§ **Work to be completed**:
From the entries below, print exactly the span beginning with the line holding "Figure 3. The" and ending with the line holding "FIGURE 2 | Roots", endpoints included, and skip any pictures.

§ **Listed records**:
_____

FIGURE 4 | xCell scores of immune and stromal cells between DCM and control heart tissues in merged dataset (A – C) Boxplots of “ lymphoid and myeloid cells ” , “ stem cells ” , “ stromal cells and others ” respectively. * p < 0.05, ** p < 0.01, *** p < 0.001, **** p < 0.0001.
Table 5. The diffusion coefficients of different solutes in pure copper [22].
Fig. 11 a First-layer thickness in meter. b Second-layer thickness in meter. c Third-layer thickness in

_____

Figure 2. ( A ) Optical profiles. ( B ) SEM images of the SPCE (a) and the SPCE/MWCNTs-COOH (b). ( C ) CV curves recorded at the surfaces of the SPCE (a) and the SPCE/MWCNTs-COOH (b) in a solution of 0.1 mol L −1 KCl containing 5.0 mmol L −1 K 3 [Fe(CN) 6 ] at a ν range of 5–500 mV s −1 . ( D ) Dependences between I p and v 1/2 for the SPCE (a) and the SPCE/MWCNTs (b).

_____

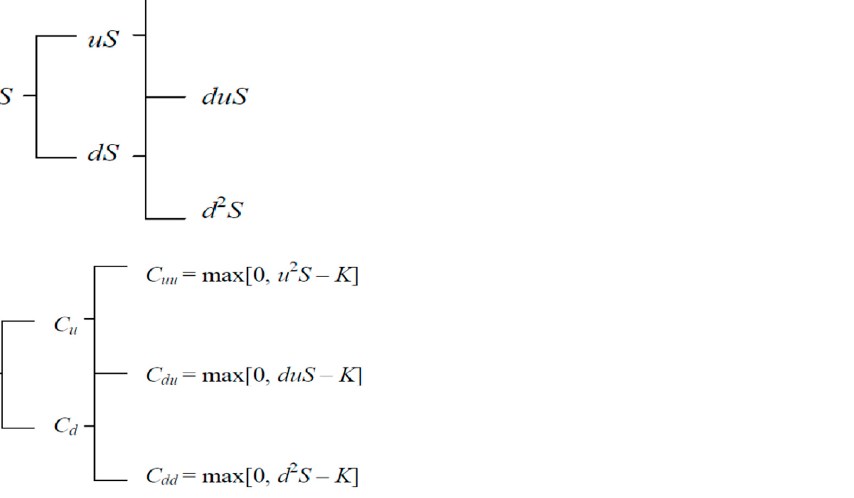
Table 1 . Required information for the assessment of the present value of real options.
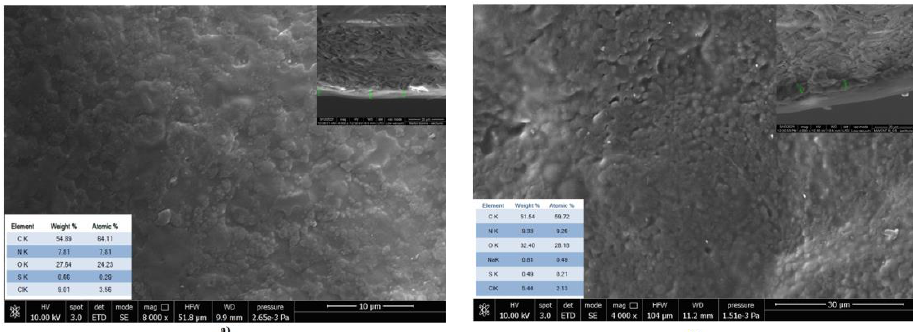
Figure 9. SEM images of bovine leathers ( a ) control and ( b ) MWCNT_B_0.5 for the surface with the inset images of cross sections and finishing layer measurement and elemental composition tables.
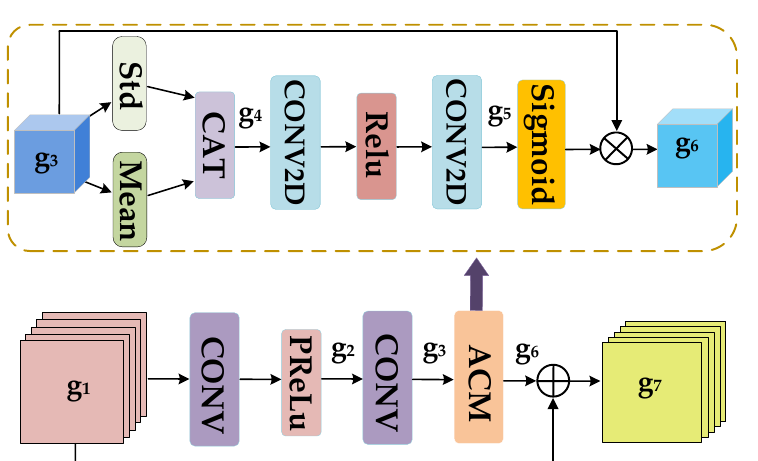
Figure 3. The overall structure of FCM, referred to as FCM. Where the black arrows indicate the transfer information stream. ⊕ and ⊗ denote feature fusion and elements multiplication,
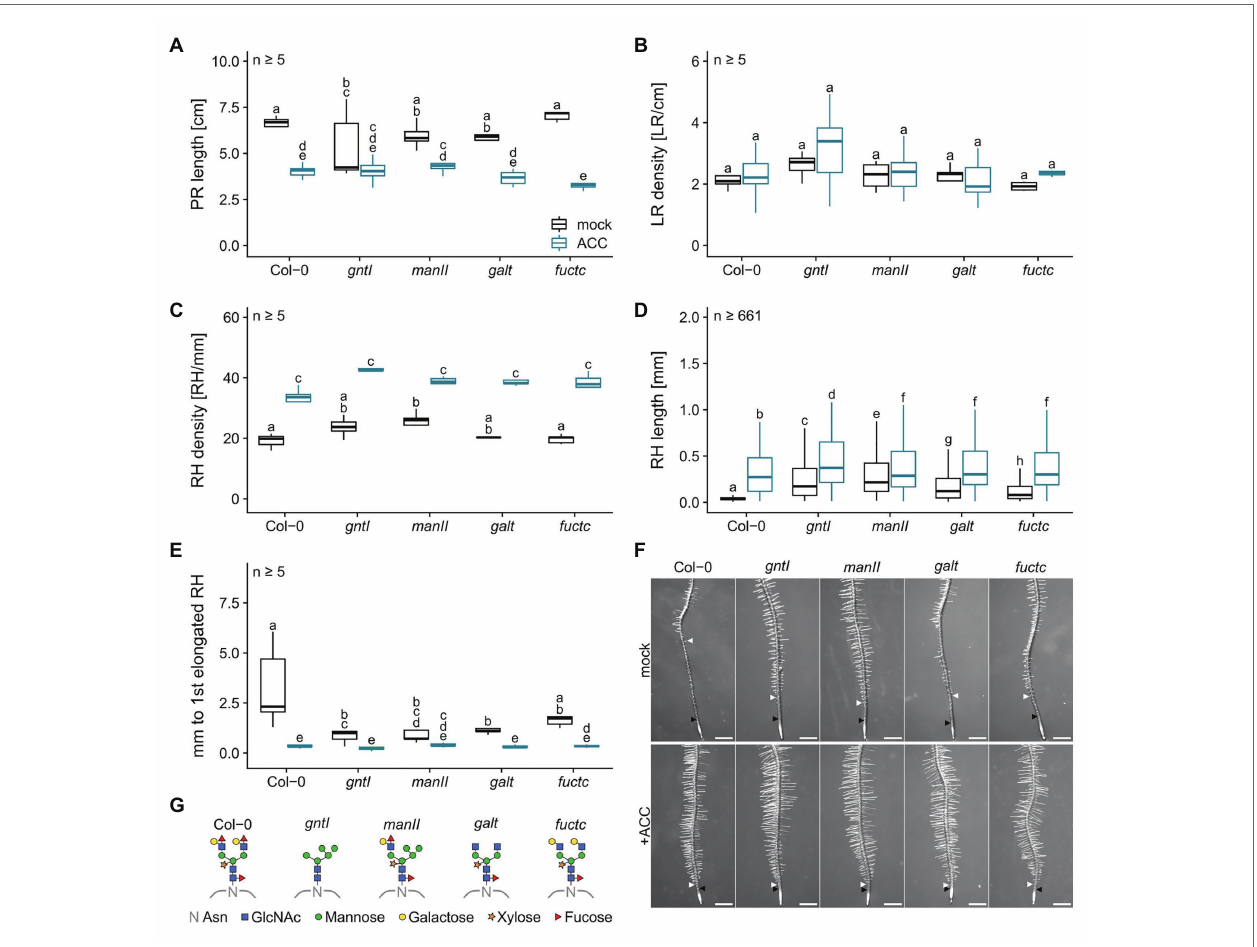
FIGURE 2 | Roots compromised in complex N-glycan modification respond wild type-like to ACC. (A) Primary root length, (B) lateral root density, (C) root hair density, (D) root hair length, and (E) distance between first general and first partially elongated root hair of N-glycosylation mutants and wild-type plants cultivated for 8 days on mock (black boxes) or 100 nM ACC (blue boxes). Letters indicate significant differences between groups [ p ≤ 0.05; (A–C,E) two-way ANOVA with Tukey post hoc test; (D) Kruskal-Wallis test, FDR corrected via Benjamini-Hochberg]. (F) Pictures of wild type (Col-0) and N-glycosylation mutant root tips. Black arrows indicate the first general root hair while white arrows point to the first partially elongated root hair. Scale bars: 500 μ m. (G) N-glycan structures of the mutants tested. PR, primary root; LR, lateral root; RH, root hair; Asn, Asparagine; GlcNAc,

_____

§ **Response below**:
Figure 3. The overall structure of FCM, referred to as FCM. Where the black arrows indicate the transfer information stream. ⊕ and ⊗ denote feature fusion and elements multiplication,
FIGURE 2 | Roots compromised in complex N-glycan modification respond wild type-like to ACC. (A) Primary root length, (B) lateral root density, (C) root hair density, (D) root hair length, and (E) distance between first general and first partially elongated root hair of N-glycosylation mutants and wild-type plants cultivated for 8 days on mock (black boxes) or 100 nM ACC (blue boxes). Letters indicate significant differences between groups [ p ≤ 0.05; (A–C,E) two-way ANOVA with Tukey post hoc test; (D) Kruskal-Wallis test, FDR corrected via Benjamini-Hochberg]. (F) Pictures of wild type (Col-0) and N-glycosylation mutant root tips. Black arrows indicate the first general root hair while white arrows point to the first partially elongated root hair. Scale bars: 500 μ m. (G) N-glycan structures of the mutants tested. PR, primary root; LR, lateral root; RH, root hair; Asn, Asparagine; GlcNAc,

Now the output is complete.